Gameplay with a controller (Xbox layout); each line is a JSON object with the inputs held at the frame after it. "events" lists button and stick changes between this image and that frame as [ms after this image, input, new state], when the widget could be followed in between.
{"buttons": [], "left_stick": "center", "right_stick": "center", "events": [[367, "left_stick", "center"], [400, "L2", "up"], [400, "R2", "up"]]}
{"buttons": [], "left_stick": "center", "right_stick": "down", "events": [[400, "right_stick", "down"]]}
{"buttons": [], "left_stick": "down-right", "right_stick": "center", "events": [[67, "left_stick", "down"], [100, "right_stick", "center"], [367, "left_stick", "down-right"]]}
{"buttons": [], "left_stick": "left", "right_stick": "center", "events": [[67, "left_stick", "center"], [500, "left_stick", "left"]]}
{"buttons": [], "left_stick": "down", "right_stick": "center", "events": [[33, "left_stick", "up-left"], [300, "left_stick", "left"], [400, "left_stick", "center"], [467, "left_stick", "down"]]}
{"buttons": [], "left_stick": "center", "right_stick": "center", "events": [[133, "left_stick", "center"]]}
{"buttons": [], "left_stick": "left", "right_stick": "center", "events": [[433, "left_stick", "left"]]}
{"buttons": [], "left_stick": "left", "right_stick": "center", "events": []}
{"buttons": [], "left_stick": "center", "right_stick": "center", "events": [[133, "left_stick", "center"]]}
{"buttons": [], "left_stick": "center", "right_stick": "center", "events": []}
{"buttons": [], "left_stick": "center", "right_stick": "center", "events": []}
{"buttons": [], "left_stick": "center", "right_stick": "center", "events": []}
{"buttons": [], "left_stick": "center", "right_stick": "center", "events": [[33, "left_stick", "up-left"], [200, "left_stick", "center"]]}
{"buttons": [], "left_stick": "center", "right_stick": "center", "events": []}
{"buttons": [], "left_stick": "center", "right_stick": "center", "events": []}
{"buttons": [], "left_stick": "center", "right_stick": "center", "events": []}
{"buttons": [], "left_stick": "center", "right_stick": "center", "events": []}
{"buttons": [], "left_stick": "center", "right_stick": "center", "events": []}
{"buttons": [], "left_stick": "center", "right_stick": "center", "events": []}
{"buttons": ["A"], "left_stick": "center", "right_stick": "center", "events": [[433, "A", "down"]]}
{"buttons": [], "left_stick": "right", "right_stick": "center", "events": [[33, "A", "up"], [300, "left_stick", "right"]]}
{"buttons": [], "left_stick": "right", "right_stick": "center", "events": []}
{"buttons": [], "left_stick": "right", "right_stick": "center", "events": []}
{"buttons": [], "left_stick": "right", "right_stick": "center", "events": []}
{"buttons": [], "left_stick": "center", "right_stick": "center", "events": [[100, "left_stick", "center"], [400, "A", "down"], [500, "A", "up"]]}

• • • •

Everything in the listing above should be repeated exactly.

-- Reply to the exercise --
Gameplay with a controller (Xbox layout); each line is a JSON object with the inputs held at the frame after it. "events" lists button and stick changes between this image and that frame as [ms after this image, input, new state], when the widget could be followed in between.
{"buttons": [], "left_stick": "center", "right_stick": "center", "events": [[367, "left_stick", "center"], [400, "L2", "up"], [400, "R2", "up"]]}
{"buttons": [], "left_stick": "center", "right_stick": "down", "events": [[400, "right_stick", "down"]]}
{"buttons": [], "left_stick": "down-right", "right_stick": "center", "events": [[67, "left_stick", "down"], [100, "right_stick", "center"], [367, "left_stick", "down-right"]]}
{"buttons": [], "left_stick": "left", "right_stick": "center", "events": [[67, "left_stick", "center"], [500, "left_stick", "left"]]}
{"buttons": [], "left_stick": "down", "right_stick": "center", "events": [[33, "left_stick", "up-left"], [300, "left_stick", "left"], [400, "left_stick", "center"], [467, "left_stick", "down"]]}
{"buttons": [], "left_stick": "center", "right_stick": "center", "events": [[133, "left_stick", "center"]]}
{"buttons": [], "left_stick": "left", "right_stick": "center", "events": [[433, "left_stick", "left"]]}
{"buttons": [], "left_stick": "left", "right_stick": "center", "events": []}
{"buttons": [], "left_stick": "center", "right_stick": "center", "events": [[133, "left_stick", "center"]]}
{"buttons": [], "left_stick": "center", "right_stick": "center", "events": []}
{"buttons": [], "left_stick": "center", "right_stick": "center", "events": []}
{"buttons": [], "left_stick": "center", "right_stick": "center", "events": []}
{"buttons": [], "left_stick": "center", "right_stick": "center", "events": [[33, "left_stick", "up-left"], [200, "left_stick", "center"]]}
{"buttons": [], "left_stick": "center", "right_stick": "center", "events": []}
{"buttons": [], "left_stick": "center", "right_stick": "center", "events": []}
{"buttons": [], "left_stick": "center", "right_stick": "center", "events": []}
{"buttons": [], "left_stick": "center", "right_stick": "center", "events": []}
{"buttons": [], "left_stick": "center", "right_stick": "center", "events": []}
{"buttons": [], "left_stick": "center", "right_stick": "center", "events": []}
{"buttons": ["A"], "left_stick": "center", "right_stick": "center", "events": [[433, "A", "down"]]}
{"buttons": [], "left_stick": "right", "right_stick": "center", "events": [[33, "A", "up"], [300, "left_stick", "right"]]}
{"buttons": [], "left_stick": "right", "right_stick": "center", "events": []}
{"buttons": [], "left_stick": "right", "right_stick": "center", "events": []}
{"buttons": [], "left_stick": "right", "right_stick": "center", "events": []}
{"buttons": [], "left_stick": "center", "right_stick": "center", "events": [[100, "left_stick", "center"], [400, "A", "down"], [500, "A", "up"]]}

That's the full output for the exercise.